Although anorexia and weight loss are known side effects of pirfenidone [7], there was no significant difference in the pirfenidone dose and the frequency of side effects between the significant and non-significant weight loss groups in our study. Moreover, in both the full and low dose pirfenidone groups, significant weight loss was associated with increased mortality, suggesting that weight loss is still an important prognostic factor in patients with IPF using anti-fibrotic drugs. Similarly, Jouneau et al. conducted a post hoc analysis of previous pirfenidone-related studies and suggested that patients whose BMI is \(\le\) 25\(\text{k}\text{g}/{\text{m}}^{2}\) or who experienced weight loss in the placebo group showed a faster rate of FVC decline and worse prognosis [28]. Similarly, in the pirfenidone-treated group, patients with significant weight loss showed a worse prognosis than did those without significant weight loss [28]. However, nintedanib, another anti-fibrotic agent, showed different results in a previous study [10]. Although in the placebo group, the rate of FVC decline was faster in patients with a baseline BMI \(\le\) 25 \(\text{k}\text{g}/{\text{m}}^{2}\) than in patients with a BMI of 25\(\text{k}\text{g}/{\text{m}}^{2}\) or more, FVC changes between each BMI group were similar in the nintedanib group [10]. Likewise, patients with significant weight loss suffered a relevantly faster decrease in FVC in the placebo group; however, the rate of FVC decline was not significantly different depending on significant weight loss in the nintedanib group [10]. Although some conflicting results have been reported between the two anti-fibrotic agents, weight loss might be an important composite outcome in patients with IPF who receive anti-fibrotic agents.

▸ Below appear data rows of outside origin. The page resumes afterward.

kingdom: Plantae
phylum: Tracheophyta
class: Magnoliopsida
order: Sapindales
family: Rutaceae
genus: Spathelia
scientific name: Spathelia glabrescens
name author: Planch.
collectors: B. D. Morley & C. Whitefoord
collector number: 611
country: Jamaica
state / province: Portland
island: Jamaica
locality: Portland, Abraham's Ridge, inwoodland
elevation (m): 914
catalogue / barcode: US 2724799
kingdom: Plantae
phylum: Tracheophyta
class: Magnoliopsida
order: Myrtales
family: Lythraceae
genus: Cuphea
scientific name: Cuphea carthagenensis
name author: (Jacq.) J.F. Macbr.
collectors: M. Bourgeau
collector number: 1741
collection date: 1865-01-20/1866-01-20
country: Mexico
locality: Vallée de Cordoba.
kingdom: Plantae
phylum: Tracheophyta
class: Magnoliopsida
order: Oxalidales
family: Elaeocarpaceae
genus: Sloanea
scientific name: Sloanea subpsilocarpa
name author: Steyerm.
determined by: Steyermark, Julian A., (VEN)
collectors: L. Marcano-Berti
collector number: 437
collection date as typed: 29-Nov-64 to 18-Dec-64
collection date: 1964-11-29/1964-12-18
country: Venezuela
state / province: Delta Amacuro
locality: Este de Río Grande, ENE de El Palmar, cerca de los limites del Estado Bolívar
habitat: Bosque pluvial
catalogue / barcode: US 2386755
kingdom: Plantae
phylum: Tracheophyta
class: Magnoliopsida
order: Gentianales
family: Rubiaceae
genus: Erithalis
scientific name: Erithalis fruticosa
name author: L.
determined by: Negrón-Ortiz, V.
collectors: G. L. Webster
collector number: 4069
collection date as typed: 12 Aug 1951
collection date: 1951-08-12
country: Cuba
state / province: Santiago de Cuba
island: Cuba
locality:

This study had several limitations. First, this was a single-center and retrospective study. Due to the retrospective design, we could not include all variables that could potentially affect mortality. Second, we could not specifically investigate the nutritional status and quality of life of the patients. However, we measured serum albumin level and used it as a surrogate for nutrition status. Third, in Korea, nintedanib is rarely used because it is not covered by health insurance; therefore, a detailed analysis of nintedanib could not be conducted in this study. Lastly, most of the patients included in this study took pirfenidone; therefore, we could not analyze the effect of weight loss on patients with IPF who did not take pirfenidone.